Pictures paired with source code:
+ + + + +

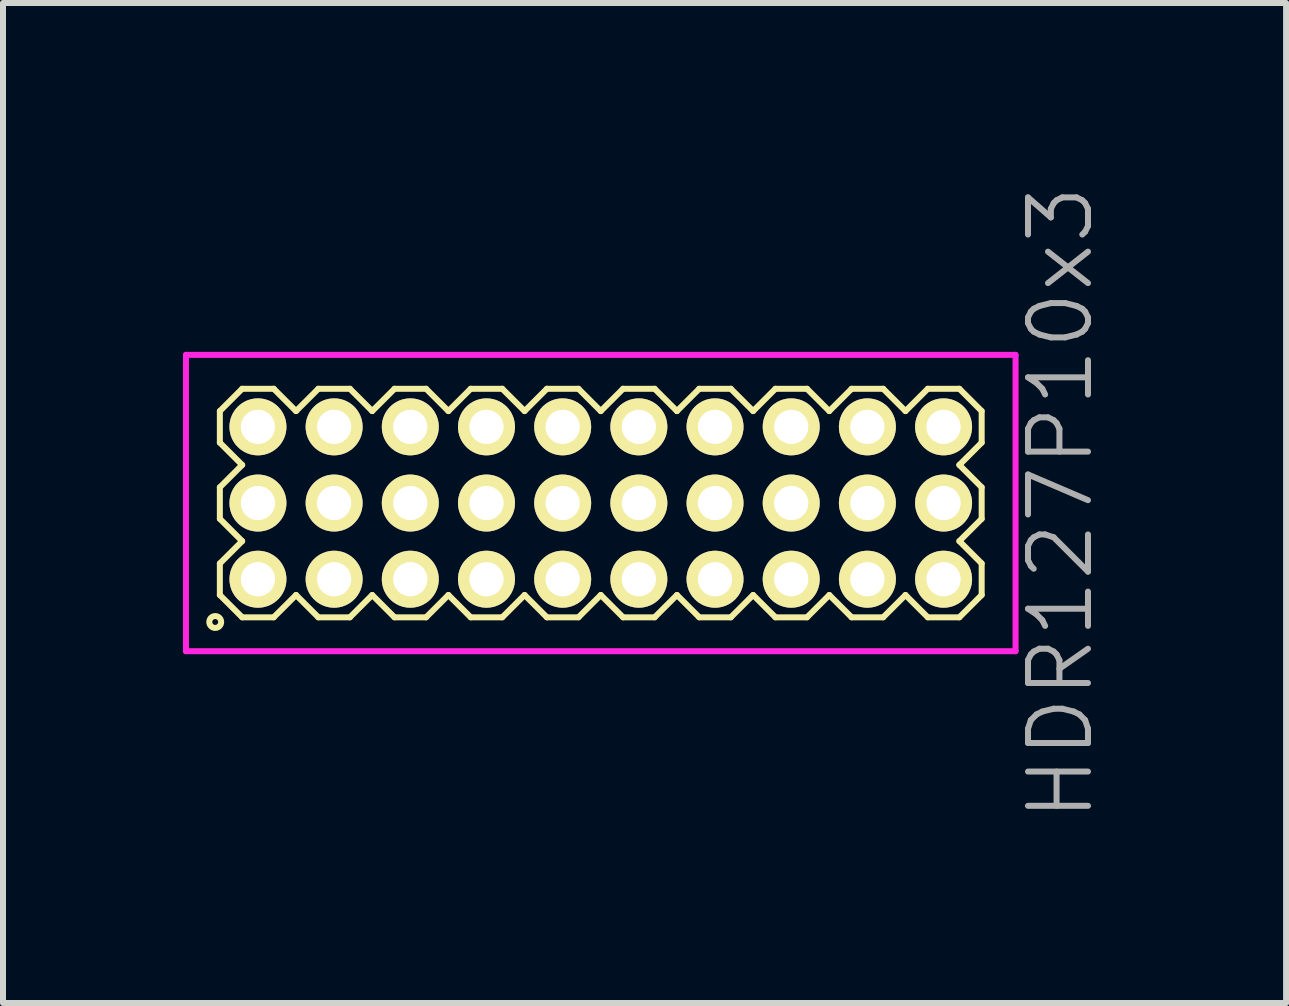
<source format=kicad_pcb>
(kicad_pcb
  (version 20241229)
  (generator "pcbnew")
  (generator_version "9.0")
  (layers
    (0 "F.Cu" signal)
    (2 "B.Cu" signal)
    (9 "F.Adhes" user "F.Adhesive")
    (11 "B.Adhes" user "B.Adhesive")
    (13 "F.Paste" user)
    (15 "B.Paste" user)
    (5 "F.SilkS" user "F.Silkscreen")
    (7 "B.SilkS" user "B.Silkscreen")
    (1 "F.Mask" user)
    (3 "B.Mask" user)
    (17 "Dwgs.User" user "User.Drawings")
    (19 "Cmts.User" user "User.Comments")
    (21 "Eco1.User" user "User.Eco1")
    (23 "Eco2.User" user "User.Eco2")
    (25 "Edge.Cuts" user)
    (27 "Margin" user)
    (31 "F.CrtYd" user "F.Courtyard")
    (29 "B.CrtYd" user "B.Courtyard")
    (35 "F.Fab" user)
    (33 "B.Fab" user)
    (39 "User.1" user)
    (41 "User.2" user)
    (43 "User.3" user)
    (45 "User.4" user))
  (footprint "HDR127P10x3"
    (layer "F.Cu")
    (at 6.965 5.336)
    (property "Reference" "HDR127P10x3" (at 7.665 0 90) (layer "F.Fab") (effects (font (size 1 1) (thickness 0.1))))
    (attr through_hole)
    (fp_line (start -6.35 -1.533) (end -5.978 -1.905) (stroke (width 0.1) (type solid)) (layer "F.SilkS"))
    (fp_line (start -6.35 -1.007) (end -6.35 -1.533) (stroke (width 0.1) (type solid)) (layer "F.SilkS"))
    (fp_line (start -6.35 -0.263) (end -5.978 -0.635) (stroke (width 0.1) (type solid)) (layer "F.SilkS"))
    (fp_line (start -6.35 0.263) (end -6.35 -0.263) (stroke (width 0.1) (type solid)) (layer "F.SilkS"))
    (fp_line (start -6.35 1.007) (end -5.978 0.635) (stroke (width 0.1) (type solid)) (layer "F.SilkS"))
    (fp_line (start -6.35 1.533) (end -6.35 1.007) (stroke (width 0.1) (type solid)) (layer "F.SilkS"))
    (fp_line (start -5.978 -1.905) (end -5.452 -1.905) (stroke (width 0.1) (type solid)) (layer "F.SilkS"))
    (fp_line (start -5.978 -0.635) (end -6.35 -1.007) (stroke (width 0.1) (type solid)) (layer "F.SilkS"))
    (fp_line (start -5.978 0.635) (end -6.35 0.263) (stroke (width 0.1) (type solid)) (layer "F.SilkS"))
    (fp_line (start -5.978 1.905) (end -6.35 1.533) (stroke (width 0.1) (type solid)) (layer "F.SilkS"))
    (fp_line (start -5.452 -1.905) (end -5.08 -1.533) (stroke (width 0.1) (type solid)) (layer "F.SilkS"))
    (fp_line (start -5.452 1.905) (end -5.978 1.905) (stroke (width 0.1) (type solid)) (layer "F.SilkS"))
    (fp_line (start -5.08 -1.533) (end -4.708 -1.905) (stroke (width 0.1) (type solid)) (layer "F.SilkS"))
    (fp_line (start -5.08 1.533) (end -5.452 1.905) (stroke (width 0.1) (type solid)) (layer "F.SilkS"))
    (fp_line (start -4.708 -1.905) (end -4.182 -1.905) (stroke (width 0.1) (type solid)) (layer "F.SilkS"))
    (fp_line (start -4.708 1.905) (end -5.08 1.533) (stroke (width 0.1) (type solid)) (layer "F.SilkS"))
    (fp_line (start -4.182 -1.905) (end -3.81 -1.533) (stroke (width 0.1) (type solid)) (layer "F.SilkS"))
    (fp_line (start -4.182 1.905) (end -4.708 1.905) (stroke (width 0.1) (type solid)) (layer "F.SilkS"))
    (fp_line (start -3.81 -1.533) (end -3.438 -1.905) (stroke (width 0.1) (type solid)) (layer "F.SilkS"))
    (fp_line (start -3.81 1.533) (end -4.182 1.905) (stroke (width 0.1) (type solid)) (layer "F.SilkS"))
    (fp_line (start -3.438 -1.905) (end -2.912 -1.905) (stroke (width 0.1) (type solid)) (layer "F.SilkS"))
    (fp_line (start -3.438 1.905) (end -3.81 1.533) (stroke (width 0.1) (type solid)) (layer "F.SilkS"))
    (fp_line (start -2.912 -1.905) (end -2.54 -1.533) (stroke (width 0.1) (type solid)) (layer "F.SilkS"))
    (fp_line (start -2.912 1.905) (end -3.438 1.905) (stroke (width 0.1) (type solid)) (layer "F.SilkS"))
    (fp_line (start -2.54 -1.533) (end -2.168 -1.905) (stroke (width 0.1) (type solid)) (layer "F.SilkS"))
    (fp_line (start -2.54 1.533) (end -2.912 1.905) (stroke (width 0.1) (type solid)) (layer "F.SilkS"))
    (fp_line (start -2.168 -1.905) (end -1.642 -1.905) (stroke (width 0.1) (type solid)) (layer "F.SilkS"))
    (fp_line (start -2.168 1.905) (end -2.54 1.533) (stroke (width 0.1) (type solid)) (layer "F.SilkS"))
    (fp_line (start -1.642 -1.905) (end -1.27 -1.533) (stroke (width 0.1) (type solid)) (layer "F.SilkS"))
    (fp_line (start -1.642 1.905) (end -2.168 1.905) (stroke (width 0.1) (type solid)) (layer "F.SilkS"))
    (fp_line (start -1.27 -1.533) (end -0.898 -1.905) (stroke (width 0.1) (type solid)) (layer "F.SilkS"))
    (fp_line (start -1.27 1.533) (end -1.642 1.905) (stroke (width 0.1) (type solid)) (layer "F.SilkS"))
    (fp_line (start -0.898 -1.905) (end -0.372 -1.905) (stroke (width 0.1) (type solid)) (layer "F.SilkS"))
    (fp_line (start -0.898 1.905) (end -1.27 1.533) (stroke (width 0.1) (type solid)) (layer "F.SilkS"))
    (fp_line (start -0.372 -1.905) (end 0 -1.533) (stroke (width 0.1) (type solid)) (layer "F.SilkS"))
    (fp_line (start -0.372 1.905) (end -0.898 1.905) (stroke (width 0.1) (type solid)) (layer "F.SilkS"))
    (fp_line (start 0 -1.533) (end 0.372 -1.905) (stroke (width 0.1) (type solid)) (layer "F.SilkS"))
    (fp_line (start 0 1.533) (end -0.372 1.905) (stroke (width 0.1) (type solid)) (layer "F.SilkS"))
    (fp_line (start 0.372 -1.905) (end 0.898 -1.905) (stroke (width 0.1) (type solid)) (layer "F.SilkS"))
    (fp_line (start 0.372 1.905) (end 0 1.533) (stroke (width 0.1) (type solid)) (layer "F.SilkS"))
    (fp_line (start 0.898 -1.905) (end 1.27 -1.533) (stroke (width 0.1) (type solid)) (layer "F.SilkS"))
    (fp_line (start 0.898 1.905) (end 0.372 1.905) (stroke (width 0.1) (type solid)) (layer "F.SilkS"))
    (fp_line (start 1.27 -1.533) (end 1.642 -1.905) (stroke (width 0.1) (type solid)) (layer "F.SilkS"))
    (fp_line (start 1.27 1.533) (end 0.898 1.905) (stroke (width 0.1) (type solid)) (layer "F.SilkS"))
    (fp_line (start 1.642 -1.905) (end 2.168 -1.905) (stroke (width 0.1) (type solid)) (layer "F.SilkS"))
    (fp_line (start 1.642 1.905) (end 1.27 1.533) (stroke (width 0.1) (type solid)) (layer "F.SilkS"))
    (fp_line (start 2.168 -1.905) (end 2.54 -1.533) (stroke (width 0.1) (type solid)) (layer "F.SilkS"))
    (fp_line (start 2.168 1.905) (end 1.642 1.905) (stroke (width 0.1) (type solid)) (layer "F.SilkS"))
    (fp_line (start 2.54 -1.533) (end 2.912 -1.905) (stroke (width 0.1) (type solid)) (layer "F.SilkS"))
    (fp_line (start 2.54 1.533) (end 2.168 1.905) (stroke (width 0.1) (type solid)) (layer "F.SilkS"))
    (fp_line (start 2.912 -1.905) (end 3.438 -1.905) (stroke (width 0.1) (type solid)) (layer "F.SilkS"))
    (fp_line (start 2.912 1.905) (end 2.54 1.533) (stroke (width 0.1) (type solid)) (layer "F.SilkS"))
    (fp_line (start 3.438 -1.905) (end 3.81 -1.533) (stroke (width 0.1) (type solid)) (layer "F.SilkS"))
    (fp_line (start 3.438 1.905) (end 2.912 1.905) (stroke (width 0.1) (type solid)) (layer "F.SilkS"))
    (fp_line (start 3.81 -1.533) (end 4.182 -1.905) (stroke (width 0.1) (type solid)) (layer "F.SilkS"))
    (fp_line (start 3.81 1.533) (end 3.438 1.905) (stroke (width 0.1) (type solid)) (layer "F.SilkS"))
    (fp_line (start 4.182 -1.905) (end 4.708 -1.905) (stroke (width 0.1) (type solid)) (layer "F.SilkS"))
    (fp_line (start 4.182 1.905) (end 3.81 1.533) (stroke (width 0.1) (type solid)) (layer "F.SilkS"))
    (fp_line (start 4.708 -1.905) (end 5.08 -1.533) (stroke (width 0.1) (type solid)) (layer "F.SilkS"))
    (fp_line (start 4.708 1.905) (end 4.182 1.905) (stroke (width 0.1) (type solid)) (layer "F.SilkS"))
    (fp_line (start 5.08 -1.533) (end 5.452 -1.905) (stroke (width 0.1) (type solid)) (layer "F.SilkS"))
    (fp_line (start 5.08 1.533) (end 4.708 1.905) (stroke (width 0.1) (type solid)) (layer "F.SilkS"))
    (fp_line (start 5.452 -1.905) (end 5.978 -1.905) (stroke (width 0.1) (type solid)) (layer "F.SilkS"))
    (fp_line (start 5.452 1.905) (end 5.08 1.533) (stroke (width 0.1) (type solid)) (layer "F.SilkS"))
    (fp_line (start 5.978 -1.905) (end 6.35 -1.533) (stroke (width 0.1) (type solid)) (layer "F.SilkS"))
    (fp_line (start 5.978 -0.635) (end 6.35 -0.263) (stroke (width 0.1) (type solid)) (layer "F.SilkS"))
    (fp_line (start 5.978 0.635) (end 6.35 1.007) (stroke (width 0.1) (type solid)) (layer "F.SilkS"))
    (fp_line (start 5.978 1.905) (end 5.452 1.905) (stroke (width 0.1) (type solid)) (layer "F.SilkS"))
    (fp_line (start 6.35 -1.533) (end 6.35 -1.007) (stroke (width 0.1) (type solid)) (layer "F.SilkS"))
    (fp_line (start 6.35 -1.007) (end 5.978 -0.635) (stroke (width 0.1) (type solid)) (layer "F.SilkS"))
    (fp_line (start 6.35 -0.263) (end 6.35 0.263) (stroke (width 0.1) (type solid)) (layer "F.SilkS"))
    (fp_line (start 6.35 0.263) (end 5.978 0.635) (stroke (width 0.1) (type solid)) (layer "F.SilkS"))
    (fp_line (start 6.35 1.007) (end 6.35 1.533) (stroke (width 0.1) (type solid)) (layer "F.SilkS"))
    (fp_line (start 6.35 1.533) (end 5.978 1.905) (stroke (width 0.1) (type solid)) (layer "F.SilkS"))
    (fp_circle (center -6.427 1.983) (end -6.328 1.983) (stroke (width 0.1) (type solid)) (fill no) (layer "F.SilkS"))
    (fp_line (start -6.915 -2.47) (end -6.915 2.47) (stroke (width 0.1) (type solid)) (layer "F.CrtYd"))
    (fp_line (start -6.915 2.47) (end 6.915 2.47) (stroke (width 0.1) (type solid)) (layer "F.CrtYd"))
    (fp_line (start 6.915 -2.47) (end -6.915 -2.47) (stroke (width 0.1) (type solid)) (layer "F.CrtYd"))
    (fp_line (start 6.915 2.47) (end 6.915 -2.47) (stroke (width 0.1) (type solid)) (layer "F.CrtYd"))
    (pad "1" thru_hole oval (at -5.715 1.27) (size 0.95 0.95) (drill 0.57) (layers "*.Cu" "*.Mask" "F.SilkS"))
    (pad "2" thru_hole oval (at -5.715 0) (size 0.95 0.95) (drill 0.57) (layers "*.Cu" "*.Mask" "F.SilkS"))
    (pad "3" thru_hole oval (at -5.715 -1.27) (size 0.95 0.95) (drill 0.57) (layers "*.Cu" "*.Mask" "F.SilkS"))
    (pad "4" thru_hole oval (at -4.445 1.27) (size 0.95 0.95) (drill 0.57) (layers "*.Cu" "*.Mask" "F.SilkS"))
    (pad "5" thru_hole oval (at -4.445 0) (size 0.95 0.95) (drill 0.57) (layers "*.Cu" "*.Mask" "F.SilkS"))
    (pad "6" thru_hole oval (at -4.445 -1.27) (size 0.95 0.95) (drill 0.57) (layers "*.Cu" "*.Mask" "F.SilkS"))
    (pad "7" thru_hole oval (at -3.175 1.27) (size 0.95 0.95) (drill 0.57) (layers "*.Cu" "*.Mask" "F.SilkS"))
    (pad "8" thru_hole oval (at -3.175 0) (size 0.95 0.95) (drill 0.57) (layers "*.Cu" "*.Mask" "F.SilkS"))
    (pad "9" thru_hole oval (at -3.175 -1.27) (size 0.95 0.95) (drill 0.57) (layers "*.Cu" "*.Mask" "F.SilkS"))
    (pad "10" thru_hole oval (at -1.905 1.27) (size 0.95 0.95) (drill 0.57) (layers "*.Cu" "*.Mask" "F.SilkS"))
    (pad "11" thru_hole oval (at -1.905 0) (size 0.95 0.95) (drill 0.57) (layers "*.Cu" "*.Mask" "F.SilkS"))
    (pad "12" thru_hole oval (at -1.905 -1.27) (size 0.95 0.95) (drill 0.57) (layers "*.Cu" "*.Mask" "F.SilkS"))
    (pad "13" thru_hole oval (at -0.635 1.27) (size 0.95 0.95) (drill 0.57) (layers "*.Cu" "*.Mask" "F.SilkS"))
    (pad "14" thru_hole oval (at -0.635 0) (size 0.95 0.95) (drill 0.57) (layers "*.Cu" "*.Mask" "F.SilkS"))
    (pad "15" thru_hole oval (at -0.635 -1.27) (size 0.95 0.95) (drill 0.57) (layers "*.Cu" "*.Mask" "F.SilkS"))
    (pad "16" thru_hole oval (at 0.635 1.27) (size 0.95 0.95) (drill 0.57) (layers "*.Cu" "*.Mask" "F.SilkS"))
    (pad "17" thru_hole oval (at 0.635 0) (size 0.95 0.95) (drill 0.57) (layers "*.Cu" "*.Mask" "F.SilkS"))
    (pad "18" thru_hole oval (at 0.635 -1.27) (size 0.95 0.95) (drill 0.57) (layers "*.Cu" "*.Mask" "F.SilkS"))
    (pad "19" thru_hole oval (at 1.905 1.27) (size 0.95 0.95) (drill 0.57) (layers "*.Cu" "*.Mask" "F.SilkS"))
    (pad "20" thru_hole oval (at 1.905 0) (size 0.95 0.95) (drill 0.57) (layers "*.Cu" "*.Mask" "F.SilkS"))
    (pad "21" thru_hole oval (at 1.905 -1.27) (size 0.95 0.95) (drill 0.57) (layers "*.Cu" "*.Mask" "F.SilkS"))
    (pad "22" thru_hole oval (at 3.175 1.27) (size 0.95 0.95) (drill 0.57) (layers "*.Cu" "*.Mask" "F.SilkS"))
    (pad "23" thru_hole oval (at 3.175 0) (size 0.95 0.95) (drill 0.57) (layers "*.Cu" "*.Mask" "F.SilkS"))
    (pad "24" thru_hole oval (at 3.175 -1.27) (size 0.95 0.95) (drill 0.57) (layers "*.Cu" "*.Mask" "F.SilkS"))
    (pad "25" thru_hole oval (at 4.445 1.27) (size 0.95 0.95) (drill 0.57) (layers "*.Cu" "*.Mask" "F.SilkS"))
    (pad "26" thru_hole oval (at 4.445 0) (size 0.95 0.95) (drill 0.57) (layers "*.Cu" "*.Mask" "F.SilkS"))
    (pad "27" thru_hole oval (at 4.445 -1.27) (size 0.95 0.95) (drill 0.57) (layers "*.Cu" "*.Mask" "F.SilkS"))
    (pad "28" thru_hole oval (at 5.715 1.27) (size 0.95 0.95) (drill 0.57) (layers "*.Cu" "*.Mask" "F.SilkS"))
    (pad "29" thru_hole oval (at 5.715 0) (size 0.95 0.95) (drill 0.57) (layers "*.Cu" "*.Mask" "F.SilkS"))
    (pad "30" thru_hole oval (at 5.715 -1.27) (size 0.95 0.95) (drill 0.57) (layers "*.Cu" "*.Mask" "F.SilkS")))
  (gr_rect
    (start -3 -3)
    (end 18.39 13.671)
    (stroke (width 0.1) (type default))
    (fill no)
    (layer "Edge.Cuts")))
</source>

+ + + + +

> **About this task**:
Reproduce each line of the records in which the word "fill" appears.

> **Finished exercise**:
    (fp_circle (center -6.427 1.983) (end -6.328 1.983) (stroke (width 0.1) (type solid)) (fill no) (layer "F.SilkS"))
    (fill no)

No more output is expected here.